(Transcribed page contents)
....

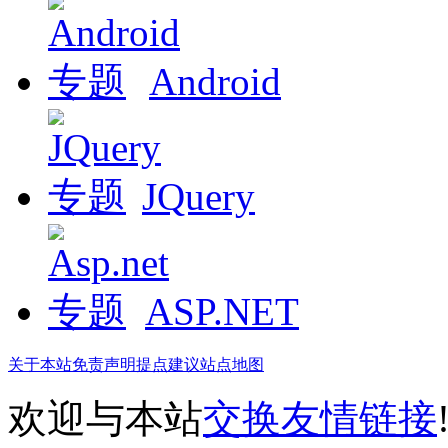
Android
JQuery
ASP.NET
关于本站
免责声明
提点建议
站点地图
欢迎与本站
交换友情链接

....

TASK GOAL: Your answer must be an exact copy of the records, with every picture left out.

WRITTEN RESPONSE:
Android
JQuery
ASP.NET
关于本站
免责声明
提点建议
站点地图
欢迎与本站
交换友情链接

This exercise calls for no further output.